WORK TO COMPLETE
a: In the forum thread, how long did the last softwood porch last?
b: Transcribe the forum thread from "Wow, great job." up to and including "stolen from her .".

QUOTED PASSAGE
◆ ◆ ◆ ◆ ◆ ◆ ◆

# Doors that do your nut in !



## JFC (13 Apr 2007)

Some may remember i had to remake these around the beveled glass





Well i thought it was going to be easy but it was very tedious and fustrating at times .




](*,) 




:roll: ](*,) ](*,) 








Starting the raised and fielded panel , i left these loose as the moulding will hold them in and although it is exterior MDF if it needs to be changed it will be easy without the rebate into the door stiles and rails .


----------



## PowerTool (13 Apr 2007)

=D> Look very nice,but yes,I can imagine them being quite time-consuming!

Andrew


----------



## DomValente (14 Apr 2007)

Lovely job Jason, rather you than me.

Dom


----------



## tonybaloni (14 Apr 2007)

A really nice job Jason, but taking longer than planned? Been there myself many times.

I hope it's worth your while (financially), but either way its certainly a learning experience at the end of the day.

It will be nice to see the finished product installed.

Best of luck.

Tony


----------



## jasonB (15 Apr 2007)

Looking good Jas, shame you couldn't have talked them into using hardwood for a longer lasting job.

BTW is that MR MDF or exterior as it looks green in the pic not grey like the exterior stuff?

Jason


----------



## JFC (15 Apr 2007)

It does look like MR but trust me it is exterior . The job is part of a porch and the price is tight anyway so hardwood was a no go . Still the last softwood porch lasted 100 years .


----------



## JFC (24 Apr 2007)

A few pics of the porch


----------



## SketchUp Guru (24 Apr 2007)

Wow, great job. Amazing what you've done with that old boat you bought. I didn't even recognize it. :lol:


----------



## JFC (24 Apr 2007)

Shhhhhhhhh that was a secret Dave :lol: It's still not back here so no work has been done apart from finding all the bits stolen from her .
Anyway here is Flare a Kestrell 22 . The first of her class .


----------



## CYC (27 Apr 2007)

Woooaah, I am really impressed, this is a nice porch you are making. Beats the PVC square, granny looking you see everywhere.
Well done.


----------



## RogerM (27 Apr 2007)

JFC - that's a terrific looking job! I love it. Please make sure you post a piccie of the finished article.


----------



## Waka (28 Apr 2007)

JFC

That looks a real,proper job, lets have the finished product.

◆ ◆ ◆ ◆ ◆ ◆ ◆

STORED ROWS
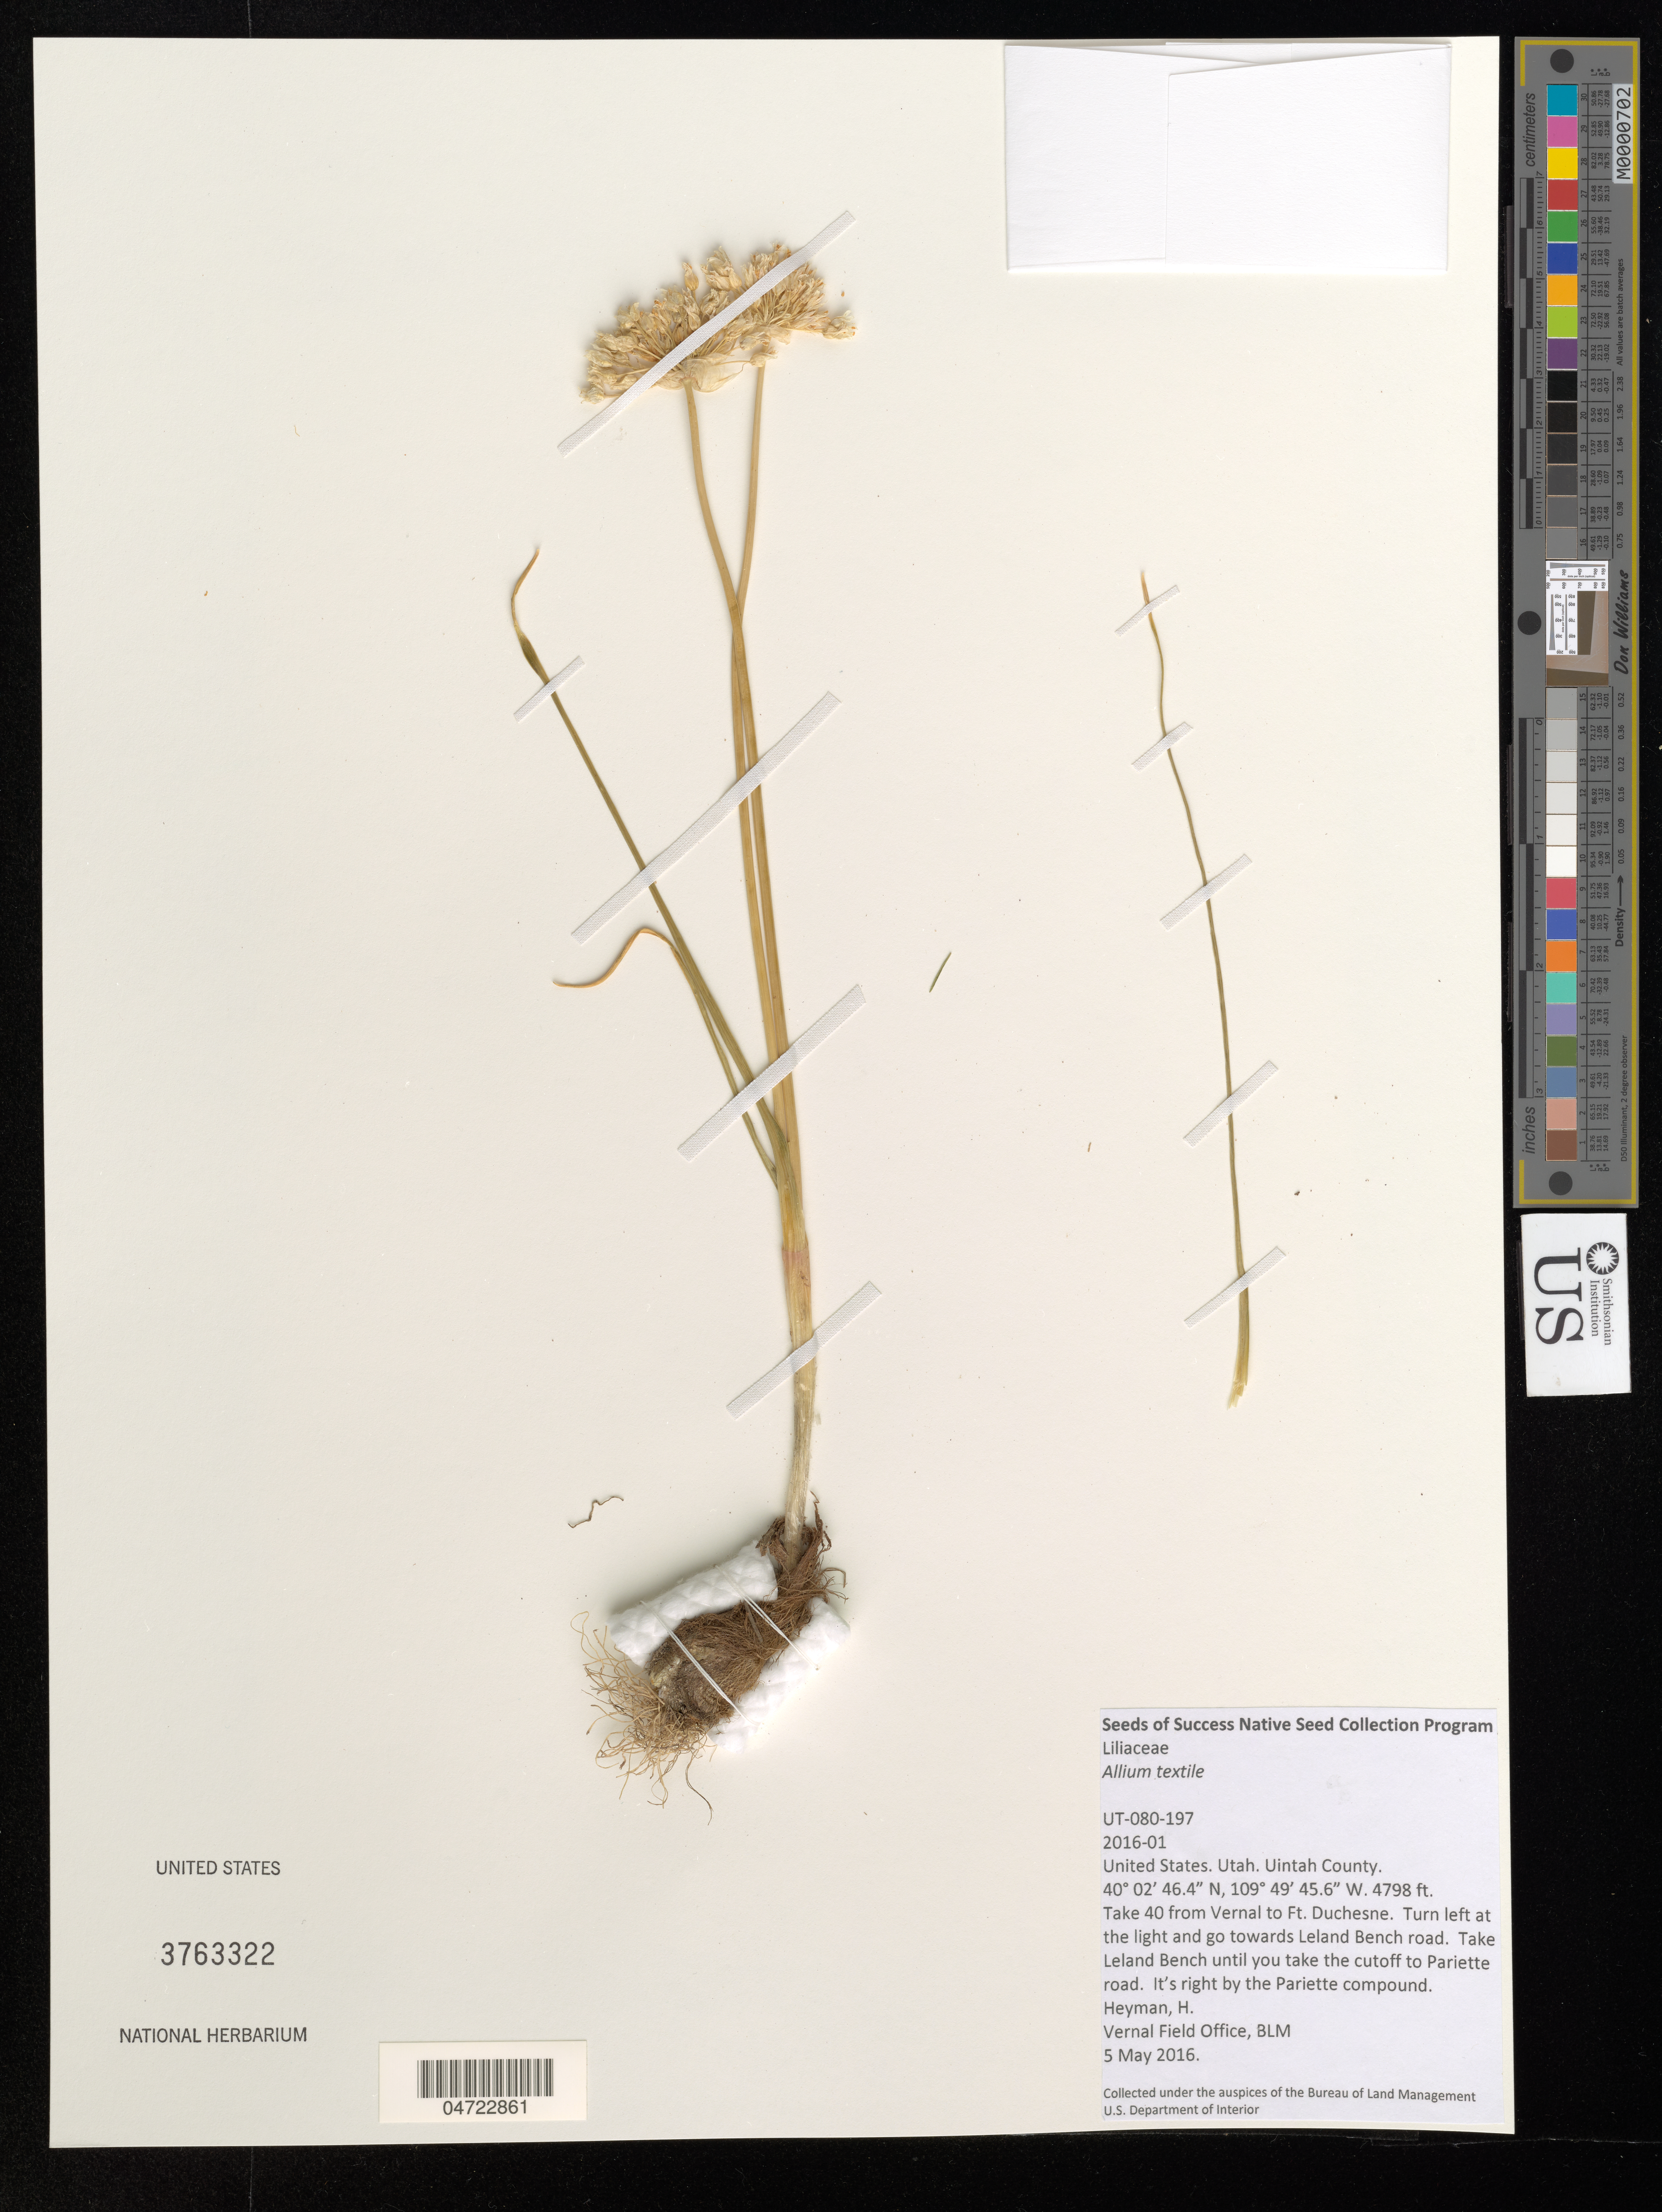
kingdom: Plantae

◆ ◆ ◆ ◆ ◆ ◆ ◆

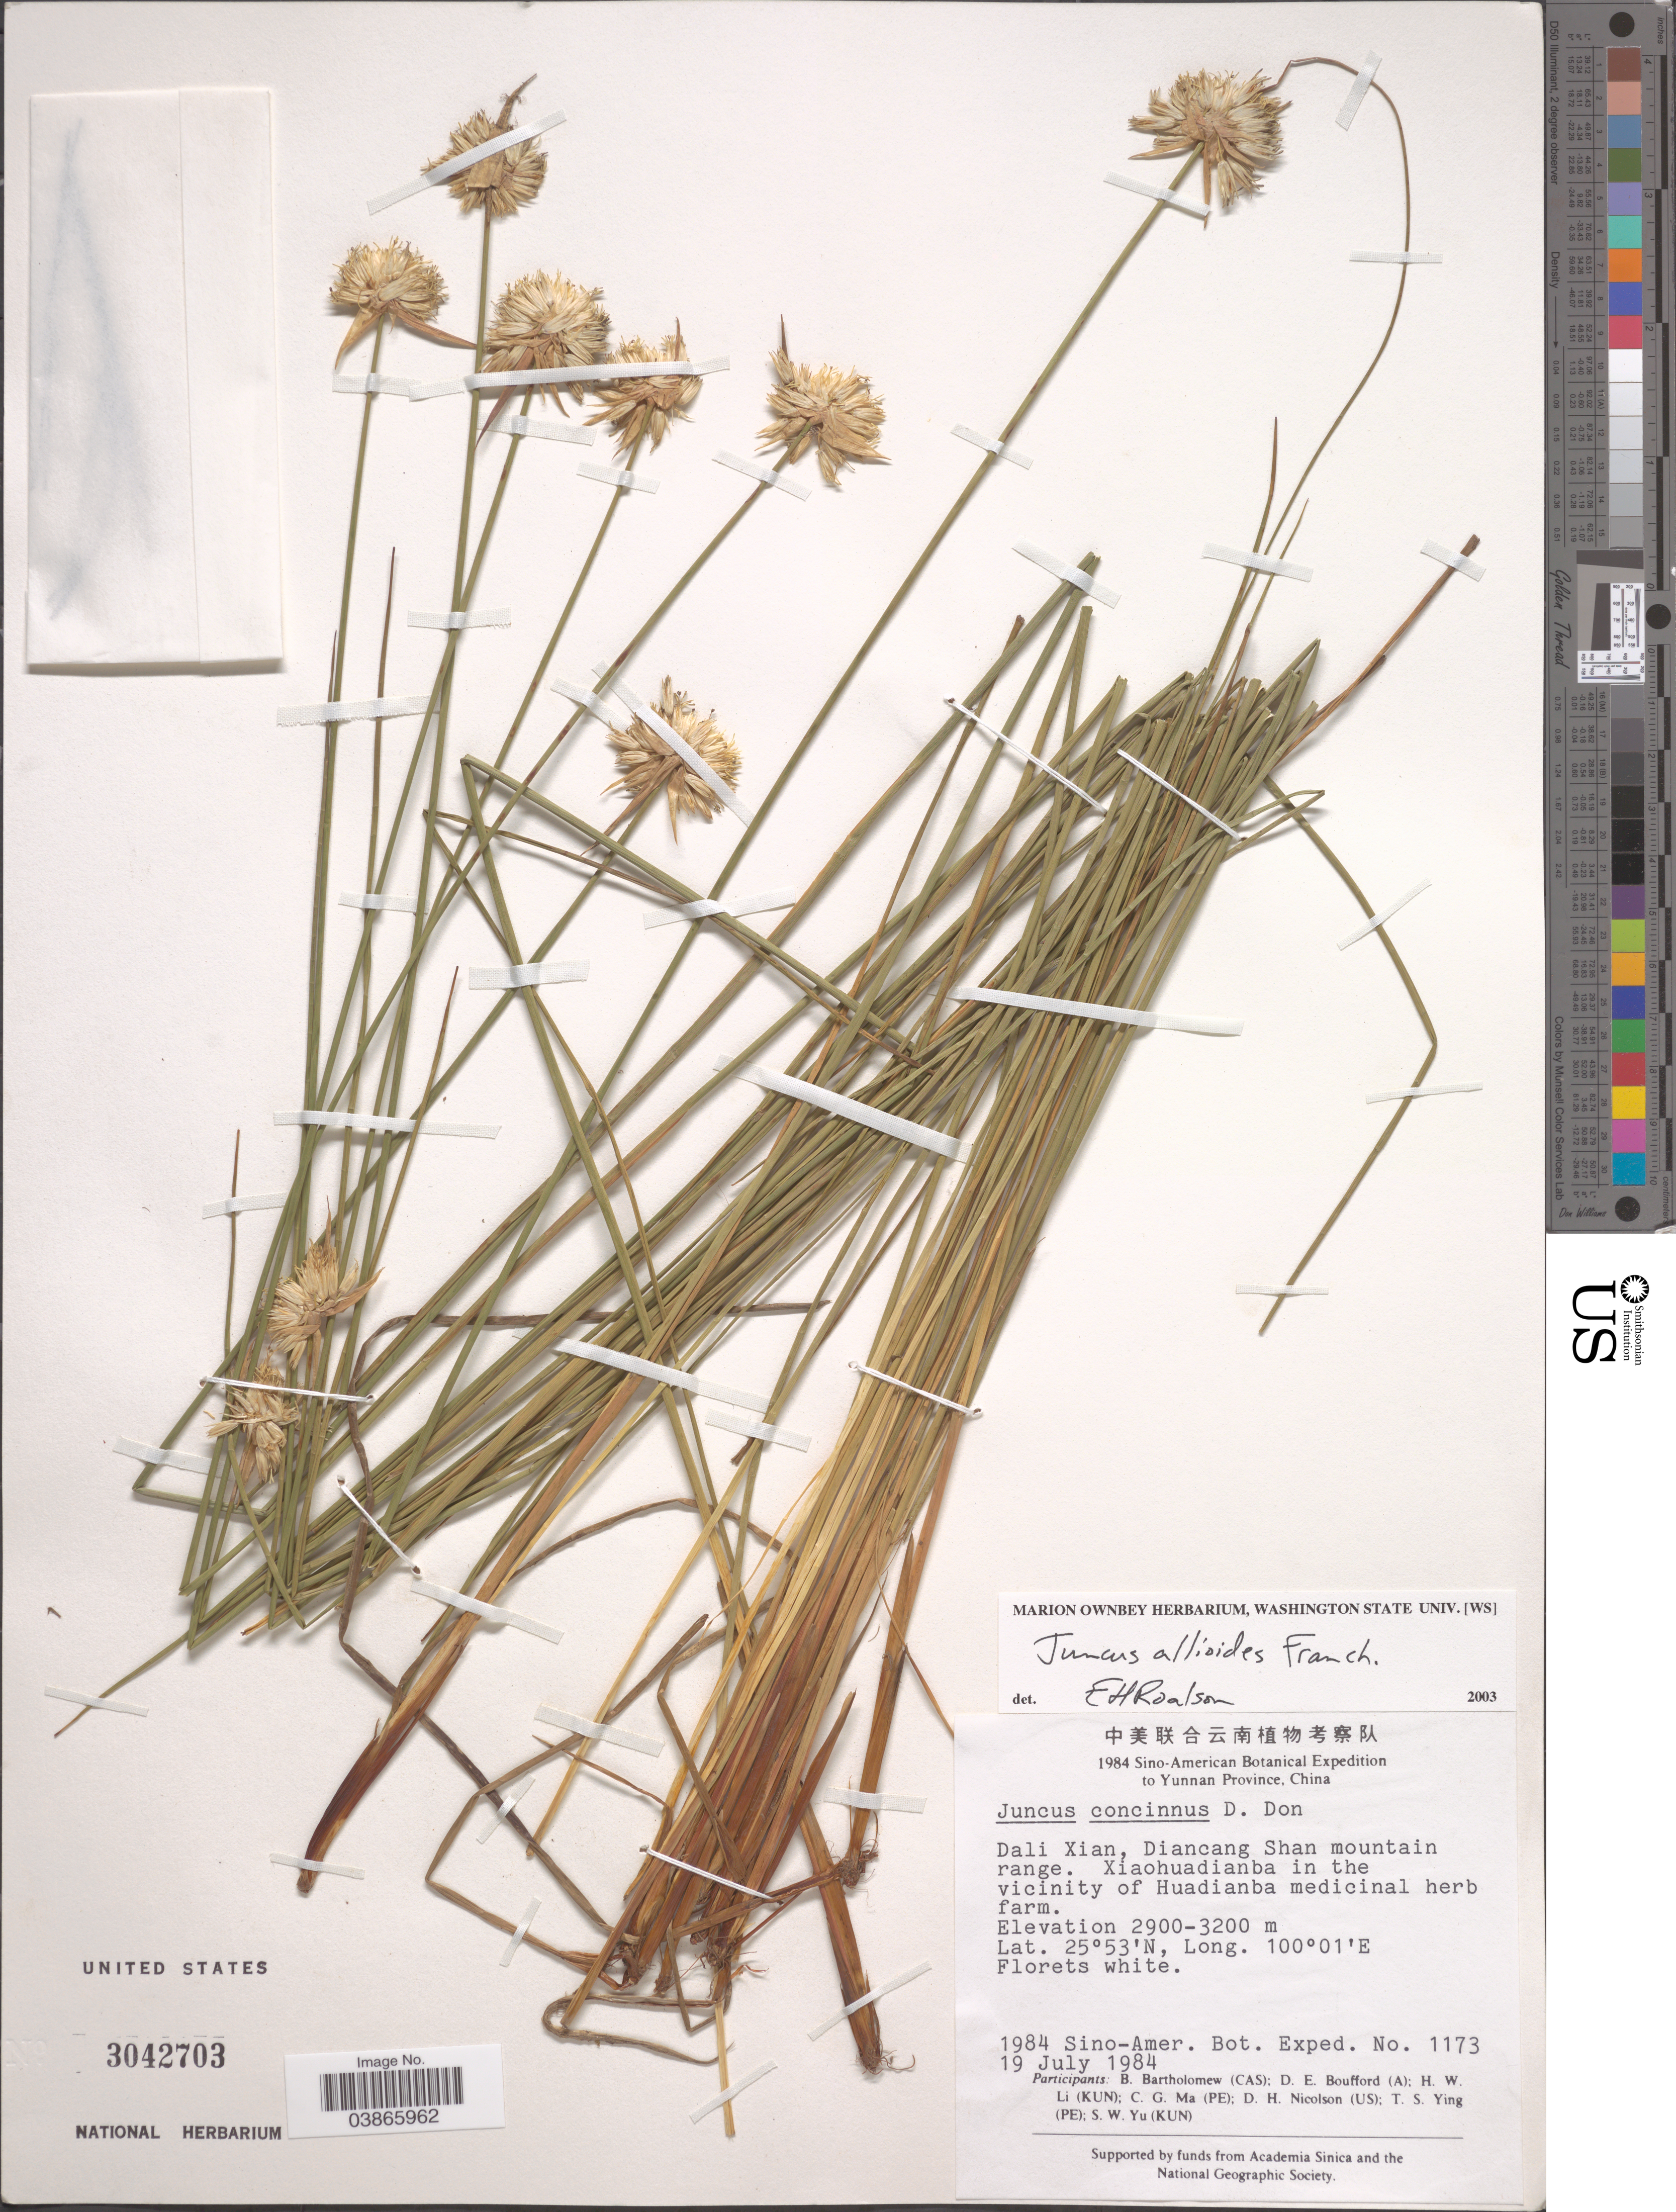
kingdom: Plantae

◆ ◆ ◆ ◆ ◆ ◆ ◆

RESPONSES
a: 100 years.

b:
Wow, great job. Amazing what you've done with that old boat you bought. I didn't even recognize it. :lol:


----------



## JFC (24 Apr 2007)

Shhhhhhhhh that was a secret Dave :lol: It's still not back here so no work has been done apart from finding all the bits stolen from her .